Le panchine … luogo d’umanità


Vorrei condividere una riflessione legata ad una mia esperienza personale, che ha come oggetto le panchine dei giardini e delle piazze pubbliche delle nostre città.
Le panchine sono nate all’inizio del Settecento, venivano poste nei parchi privati dei nobili e solo all’inizio dell’Ottocento furono posizionate anche nei luoghi pubblici (piazza e giardini). Inizialmente erano costruite con un blocco di pietra, poi in ferro battuto, poi in legno e per ultimo in plastica. In questi secoli è cambiata la struttura di questo arredo urbano, ma lo scopo è rimasto lo stesso: offrire un servizio a chi ne ha bisogno.
Quando visitiamo una città quasi sempre poniamo attenzione ai monumento per capire meglio un certo periodo storico di un popolo, trascurando magari quello che è il vero biglietto da visita di una città, cioè la pulizie delle strade, dei giardini pubblici con le rispettive panchine, luoghi dove, a mio avviso, si racchiude la storia moderna, perché la storia dei monumenti fa parte di chi ci ha preceduto, mentre l’ordine e la pulizia sono frutto degli uomini di oggi.
Vorrei soffermarmi proprio sulla panchina dei giardini pubblici: è il luogo di accoglienza per tutte le persone che ne hanno bisogno, siano esse povere o ricche. Credo che non ci sia stata una coppia che non abbia amoreggiato almeno una volta su una panchina pubblica, oppure una persona in cerca di compagnia o di un momento per leggere, scrivere o riflettere su problemi personali, oppure i nonni con i nipotini, per una sosta o per consumare la merenda, senza dimenticare che la panchina, per i barboni, rappresenta un hotel a 5 stelle. Alcuni benpensanti non pongono molta attenzione a questo problema che oggi è una piaga che si estende sempre di più anche in età giovanile. A volte siamo magari un po’ distratti e passiamo con disinvoltura vicino a una panchina che ospita i “senza fissa dimora” senza porci domande.
Io non posso sapere cosa rappresenta per voi una panchina, ma vi racconto una storia che mi ha coinvolto in relazione a questo arredo urbano.
Era un pomeriggio dell’estate 1970 e mi trovavo nei giardini pubblici del lungomare della città di Taranto, il mio fisico in quel caldo pomeriggio richiedeva una pennichella e trovando una panchina all’ombra, mi ci sdraiai per riposare. Non ricordo quanto dormii, ma ricordo di essere stato svegliato da una voce femminile che mi chiamava, alzandomi vidi accanto a me una coppia con due figli che, con accento pugliese, mi chiedevano se avessi bisogno di qualcosa: probabilmente avevano pensato che fossi un barbone. Dopo una breve chiacchierata con questa splendida famiglia offrii loro un gelato e li ringraziai per il loro gesto. Ritornai sulla spiaggia per raggiungere i miei familiari. Quel giorno non pensavo certo di essere aiutato da una panchina che mi permise di dormire e di avere un risveglio denso di umanità.

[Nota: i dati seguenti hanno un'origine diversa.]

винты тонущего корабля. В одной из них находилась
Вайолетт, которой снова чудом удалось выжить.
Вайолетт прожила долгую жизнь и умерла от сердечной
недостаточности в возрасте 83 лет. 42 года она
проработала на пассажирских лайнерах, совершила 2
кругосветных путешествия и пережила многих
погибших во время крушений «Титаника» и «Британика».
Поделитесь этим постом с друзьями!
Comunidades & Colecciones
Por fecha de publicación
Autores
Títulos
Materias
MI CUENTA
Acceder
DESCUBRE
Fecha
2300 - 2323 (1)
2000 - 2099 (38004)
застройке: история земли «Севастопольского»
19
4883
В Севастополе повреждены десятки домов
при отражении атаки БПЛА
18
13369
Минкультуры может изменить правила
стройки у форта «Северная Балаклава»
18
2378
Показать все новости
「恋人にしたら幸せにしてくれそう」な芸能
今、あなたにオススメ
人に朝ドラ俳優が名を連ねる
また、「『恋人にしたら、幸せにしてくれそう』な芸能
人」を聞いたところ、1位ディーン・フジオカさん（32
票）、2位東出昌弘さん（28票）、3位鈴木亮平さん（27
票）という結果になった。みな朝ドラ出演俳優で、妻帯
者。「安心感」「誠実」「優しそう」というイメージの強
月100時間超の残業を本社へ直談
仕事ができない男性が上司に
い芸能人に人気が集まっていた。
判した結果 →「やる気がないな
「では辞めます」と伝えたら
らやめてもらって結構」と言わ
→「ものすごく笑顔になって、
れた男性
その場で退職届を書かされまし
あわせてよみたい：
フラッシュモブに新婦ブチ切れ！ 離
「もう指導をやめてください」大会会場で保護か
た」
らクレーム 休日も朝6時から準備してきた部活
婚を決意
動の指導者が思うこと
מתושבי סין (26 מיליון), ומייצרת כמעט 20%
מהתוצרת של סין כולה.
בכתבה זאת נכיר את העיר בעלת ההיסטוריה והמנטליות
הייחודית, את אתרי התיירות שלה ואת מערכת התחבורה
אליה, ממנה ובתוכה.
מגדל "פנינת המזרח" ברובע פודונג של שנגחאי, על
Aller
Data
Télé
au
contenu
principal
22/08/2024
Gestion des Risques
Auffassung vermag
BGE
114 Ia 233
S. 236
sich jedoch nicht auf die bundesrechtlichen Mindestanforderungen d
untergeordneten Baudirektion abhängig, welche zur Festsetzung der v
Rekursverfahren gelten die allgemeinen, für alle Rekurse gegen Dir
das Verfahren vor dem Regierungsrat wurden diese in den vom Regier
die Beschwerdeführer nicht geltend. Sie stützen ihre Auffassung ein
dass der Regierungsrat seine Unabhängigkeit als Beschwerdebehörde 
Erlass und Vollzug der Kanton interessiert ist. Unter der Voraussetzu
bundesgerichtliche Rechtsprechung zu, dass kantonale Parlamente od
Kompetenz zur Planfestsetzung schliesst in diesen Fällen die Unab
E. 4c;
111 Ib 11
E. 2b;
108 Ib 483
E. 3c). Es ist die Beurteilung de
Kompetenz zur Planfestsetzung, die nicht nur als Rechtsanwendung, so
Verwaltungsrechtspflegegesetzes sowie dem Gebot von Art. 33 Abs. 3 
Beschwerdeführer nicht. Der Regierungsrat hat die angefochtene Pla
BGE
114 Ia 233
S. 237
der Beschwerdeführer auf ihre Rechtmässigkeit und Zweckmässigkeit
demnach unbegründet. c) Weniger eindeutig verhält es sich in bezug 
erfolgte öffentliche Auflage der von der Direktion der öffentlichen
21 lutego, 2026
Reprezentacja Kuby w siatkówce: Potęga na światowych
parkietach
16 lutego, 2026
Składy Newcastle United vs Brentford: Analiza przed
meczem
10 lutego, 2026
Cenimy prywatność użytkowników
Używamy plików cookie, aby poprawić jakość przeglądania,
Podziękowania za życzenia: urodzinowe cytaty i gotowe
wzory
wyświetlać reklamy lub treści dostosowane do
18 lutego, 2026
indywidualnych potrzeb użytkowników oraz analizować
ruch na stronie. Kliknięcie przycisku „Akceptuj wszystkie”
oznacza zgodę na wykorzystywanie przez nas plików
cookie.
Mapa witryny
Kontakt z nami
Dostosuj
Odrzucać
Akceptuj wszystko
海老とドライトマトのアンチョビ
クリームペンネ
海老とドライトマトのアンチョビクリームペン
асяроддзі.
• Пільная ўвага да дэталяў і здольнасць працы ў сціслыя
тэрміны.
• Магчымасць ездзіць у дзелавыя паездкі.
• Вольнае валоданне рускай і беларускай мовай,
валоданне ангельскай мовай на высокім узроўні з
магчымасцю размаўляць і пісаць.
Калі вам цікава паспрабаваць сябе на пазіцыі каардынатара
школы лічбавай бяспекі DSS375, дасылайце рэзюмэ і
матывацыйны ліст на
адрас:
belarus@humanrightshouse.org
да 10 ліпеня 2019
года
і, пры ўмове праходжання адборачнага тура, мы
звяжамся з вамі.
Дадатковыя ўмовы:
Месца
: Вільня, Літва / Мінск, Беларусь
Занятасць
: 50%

Ancora due piccole storie che riguardano la panchina: a Milano una donna in attesa dell’ambulanza dette alla luce il proprio bimbo proprio su una panchina. A Torino un imprenditore finito sul lastrico dormì per 4 anni su una panchina a pochi passi dalla stazione ferroviaria, coprendosi con dei cartoni. Come la panchina lo accolse, così dopo 4 anni lo rimise sulla retta via grazie all’amore della moglie e di quanti gli furono vicini. La mia esperienza mi porta a conoscere molte di queste storie, ma purtroppo non tutte finiscono con un lieto fine.
Spesso si pensa di dover avere tutto per colmare la propria gioia di vivere, ma in effetti c’è chi è felice pur non avendo niente. Nel mondo delle favole c’è sempre la bacchetta magica che risolve tutti i problemi, ma oggi, spesso, la bacchetta magica viene usata da alcune persone di potere per fini egoistici.
Vi racconto ancora un fatto di cronaca italiana del 2009 che vede coinvolta una città. In questa città sia il sindaco che la giunta hanno avuto una “splendida” idea: quella di sostituire le panchine dei giardini di diverse piazze della città. L’aspetto vergognoso è che le nuove panchine hanno subìto una modifica rispetto alle precedenti, cioè hanno una sbatta di ferro al centro in modo da impedire la possibilità di sdraiarsi, anche in caso di pura necessità…
Concludo questa riflessione che ha avuto come filo conduttore l’importanza delle panchine, facendo mia una frase di Vincenzo De Paoli che diceva: “per fortuna che nella vita ci sono i poveri che ci insegnano ad amare”.